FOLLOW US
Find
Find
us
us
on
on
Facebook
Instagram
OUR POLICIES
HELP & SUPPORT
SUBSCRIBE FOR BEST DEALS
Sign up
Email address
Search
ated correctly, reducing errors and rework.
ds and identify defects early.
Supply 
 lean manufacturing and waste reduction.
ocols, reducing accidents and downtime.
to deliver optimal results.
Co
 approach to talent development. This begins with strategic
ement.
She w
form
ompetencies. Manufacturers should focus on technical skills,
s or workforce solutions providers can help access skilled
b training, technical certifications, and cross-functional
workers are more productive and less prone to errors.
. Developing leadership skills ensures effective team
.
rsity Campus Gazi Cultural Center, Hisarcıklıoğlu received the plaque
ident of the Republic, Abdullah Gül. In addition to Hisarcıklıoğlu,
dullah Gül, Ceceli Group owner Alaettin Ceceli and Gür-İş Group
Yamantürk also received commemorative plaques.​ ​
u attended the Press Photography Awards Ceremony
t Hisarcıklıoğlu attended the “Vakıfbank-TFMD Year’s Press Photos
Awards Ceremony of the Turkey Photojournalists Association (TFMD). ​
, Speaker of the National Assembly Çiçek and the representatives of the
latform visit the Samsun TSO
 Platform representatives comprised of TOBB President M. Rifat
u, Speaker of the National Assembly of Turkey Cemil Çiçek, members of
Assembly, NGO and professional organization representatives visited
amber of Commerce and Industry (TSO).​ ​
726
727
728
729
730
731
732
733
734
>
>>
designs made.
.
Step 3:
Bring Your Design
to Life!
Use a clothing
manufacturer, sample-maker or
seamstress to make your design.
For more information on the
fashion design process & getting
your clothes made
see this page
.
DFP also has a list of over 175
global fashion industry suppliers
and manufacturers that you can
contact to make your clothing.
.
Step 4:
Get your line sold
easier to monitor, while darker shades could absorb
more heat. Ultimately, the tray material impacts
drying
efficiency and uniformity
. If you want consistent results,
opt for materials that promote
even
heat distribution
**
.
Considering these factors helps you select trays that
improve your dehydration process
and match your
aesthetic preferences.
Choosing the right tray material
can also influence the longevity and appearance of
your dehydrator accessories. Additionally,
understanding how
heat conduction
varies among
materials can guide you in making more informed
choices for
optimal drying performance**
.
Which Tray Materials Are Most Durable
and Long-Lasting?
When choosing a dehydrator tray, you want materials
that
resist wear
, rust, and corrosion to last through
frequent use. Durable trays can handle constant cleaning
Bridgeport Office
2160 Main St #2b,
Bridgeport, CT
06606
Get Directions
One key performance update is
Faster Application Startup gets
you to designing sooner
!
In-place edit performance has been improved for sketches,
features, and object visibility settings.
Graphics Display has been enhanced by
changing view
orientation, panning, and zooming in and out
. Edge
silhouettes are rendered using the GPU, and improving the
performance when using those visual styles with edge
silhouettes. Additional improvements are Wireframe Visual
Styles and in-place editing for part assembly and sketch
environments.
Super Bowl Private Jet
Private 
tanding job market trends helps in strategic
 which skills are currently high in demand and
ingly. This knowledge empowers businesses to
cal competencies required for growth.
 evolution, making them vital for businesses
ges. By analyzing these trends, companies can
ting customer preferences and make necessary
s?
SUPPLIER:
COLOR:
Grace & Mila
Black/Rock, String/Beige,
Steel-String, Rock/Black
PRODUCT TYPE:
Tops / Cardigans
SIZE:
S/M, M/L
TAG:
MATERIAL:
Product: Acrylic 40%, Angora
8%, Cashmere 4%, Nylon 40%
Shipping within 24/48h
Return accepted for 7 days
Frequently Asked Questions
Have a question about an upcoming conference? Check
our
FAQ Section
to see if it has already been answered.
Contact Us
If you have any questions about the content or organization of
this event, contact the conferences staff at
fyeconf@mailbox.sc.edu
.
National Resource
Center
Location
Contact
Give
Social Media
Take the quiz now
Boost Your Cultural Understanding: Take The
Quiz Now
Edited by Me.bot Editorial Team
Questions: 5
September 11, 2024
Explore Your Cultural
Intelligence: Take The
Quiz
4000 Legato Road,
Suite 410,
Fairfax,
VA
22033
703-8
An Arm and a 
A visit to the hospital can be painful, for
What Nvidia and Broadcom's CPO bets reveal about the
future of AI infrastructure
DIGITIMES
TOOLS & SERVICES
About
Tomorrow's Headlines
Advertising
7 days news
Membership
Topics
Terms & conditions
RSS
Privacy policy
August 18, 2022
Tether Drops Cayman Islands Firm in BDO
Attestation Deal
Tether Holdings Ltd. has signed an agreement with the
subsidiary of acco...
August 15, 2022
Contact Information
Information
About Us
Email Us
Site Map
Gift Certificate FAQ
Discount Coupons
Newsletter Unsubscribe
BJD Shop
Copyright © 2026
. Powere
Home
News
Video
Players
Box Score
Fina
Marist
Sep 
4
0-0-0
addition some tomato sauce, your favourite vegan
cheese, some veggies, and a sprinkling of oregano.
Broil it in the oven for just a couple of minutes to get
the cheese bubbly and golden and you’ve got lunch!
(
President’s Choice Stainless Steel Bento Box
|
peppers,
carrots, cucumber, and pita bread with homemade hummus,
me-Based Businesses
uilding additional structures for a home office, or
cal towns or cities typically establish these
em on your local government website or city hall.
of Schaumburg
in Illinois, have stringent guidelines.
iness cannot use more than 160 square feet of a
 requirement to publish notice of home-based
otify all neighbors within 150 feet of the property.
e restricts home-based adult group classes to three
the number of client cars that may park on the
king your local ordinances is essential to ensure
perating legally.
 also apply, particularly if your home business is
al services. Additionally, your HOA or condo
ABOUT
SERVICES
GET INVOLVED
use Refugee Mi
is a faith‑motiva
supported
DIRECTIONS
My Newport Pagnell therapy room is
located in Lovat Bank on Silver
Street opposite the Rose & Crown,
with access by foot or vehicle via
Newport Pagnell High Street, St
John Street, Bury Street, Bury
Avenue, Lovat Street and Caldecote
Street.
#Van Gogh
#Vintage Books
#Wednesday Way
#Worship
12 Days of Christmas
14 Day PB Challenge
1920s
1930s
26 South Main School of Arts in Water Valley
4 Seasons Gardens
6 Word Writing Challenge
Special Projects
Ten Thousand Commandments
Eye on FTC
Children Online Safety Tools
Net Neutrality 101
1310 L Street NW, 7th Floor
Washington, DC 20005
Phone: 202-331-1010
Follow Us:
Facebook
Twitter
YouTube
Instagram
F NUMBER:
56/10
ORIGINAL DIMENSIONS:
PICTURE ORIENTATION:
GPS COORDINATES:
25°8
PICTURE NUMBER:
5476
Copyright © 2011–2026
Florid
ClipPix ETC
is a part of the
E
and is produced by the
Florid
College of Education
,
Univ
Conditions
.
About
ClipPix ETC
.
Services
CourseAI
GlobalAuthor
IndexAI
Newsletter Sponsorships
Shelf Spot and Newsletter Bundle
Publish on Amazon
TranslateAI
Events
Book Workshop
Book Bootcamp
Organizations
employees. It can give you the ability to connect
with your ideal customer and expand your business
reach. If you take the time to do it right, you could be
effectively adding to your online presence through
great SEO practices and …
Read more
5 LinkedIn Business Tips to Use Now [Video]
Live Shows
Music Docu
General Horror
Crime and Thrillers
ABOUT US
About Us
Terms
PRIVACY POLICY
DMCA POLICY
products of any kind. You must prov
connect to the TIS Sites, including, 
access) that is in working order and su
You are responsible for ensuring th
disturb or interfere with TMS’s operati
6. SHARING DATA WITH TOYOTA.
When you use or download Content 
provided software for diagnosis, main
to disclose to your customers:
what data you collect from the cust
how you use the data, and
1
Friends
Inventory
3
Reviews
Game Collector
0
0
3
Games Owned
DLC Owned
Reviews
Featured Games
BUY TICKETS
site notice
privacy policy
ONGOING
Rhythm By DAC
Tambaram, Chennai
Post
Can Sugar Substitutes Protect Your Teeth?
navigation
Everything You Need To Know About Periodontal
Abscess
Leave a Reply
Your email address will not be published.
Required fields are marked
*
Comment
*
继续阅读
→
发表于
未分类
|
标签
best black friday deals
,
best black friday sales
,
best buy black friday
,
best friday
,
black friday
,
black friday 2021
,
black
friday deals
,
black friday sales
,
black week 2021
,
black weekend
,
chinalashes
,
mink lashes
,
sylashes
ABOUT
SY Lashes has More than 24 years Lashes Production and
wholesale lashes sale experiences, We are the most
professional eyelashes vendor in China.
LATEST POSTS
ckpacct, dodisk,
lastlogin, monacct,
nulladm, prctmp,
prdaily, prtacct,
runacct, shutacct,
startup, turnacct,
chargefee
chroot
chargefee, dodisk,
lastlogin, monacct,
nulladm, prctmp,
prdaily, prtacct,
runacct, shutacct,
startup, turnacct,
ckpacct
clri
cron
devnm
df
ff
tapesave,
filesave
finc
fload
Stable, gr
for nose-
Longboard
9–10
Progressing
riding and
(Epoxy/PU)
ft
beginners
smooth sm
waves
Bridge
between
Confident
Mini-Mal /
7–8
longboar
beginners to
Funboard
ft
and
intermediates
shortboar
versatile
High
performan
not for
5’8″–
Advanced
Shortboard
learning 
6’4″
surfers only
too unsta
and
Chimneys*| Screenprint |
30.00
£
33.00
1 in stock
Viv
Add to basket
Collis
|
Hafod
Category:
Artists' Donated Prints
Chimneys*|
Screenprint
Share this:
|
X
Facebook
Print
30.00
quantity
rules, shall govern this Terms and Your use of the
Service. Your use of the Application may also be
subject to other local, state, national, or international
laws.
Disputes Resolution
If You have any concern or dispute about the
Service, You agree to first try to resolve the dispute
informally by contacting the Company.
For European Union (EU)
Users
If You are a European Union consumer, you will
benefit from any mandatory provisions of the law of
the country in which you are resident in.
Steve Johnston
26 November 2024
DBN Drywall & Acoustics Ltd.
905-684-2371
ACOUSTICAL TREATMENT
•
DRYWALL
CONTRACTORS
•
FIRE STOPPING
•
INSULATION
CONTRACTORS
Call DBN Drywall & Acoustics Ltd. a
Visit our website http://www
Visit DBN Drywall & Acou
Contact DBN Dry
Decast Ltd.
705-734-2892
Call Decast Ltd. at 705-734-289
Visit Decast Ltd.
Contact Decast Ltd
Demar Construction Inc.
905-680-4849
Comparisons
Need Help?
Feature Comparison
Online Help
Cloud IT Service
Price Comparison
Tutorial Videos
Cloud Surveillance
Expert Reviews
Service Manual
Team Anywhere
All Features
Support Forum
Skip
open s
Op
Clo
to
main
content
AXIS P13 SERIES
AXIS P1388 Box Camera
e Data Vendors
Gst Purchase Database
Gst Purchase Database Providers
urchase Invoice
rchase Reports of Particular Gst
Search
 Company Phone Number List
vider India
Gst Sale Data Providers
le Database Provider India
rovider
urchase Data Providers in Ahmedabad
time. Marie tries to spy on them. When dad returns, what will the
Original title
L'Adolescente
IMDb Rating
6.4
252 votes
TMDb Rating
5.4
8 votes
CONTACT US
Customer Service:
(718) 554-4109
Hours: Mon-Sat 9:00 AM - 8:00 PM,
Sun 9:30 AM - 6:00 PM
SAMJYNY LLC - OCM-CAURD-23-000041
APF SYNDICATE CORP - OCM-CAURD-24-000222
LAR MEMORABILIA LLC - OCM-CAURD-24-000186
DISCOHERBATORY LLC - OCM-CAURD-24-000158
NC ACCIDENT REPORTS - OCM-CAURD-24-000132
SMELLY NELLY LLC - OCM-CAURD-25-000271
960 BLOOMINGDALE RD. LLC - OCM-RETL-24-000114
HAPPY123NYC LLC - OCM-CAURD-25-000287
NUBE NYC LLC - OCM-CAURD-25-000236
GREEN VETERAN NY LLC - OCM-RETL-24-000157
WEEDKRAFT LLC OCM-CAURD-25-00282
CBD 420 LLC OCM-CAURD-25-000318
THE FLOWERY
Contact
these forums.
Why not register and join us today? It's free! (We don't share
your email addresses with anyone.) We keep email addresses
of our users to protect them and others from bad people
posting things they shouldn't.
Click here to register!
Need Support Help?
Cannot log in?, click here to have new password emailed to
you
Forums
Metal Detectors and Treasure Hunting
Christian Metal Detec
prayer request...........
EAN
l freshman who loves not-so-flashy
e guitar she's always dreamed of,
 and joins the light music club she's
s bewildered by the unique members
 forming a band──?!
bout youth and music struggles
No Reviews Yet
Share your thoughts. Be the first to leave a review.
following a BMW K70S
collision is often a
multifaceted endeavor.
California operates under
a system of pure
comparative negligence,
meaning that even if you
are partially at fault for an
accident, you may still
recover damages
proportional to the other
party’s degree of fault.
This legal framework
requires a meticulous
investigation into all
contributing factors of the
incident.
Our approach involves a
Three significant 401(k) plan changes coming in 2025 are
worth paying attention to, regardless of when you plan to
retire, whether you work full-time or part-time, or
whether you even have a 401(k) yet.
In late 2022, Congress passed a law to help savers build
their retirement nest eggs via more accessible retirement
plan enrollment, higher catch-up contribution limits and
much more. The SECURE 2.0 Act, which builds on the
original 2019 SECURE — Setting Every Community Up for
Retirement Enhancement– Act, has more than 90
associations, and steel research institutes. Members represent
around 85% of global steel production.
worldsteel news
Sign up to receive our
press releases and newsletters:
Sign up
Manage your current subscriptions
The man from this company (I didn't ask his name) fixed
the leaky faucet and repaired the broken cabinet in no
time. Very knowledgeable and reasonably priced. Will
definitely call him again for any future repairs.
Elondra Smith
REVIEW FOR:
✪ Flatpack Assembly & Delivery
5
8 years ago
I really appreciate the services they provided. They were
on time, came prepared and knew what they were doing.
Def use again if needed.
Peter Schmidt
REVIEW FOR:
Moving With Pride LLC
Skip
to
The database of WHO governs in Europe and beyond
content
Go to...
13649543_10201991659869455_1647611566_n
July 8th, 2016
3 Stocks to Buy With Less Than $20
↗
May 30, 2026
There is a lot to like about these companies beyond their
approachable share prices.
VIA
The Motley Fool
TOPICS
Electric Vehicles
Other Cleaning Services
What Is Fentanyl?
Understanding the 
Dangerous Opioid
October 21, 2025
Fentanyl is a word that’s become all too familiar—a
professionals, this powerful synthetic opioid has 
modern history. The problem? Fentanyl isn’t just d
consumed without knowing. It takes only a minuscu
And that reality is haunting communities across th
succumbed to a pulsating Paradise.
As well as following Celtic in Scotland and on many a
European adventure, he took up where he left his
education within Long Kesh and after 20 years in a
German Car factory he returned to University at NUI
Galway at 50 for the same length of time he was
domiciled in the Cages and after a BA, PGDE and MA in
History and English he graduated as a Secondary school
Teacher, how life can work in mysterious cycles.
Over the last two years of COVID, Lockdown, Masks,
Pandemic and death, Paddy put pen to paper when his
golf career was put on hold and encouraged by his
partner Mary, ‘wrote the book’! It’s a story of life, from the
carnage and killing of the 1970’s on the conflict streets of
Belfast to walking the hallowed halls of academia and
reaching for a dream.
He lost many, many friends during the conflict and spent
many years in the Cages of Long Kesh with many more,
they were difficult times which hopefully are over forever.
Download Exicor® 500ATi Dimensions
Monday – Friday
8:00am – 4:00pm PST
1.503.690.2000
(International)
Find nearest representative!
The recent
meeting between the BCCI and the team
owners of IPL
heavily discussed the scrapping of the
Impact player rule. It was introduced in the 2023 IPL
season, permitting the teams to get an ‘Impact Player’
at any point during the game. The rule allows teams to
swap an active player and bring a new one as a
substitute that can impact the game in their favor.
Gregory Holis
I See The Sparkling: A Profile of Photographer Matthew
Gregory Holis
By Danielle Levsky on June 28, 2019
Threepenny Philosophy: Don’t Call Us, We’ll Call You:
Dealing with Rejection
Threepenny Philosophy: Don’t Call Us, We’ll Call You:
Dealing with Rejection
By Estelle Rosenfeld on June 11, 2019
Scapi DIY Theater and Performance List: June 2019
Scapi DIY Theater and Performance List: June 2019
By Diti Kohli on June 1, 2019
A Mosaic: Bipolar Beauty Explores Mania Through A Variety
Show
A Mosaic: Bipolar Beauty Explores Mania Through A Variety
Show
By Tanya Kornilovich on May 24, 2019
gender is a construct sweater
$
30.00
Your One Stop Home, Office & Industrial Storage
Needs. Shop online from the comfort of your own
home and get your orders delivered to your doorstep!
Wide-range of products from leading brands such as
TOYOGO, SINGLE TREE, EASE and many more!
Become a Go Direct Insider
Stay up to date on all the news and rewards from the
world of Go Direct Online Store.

···

TASK:
Report every line of the records that contains the string "preferences".

TASK SOLUTION:
aesthetic preferences.
ting customer preferences and make necessary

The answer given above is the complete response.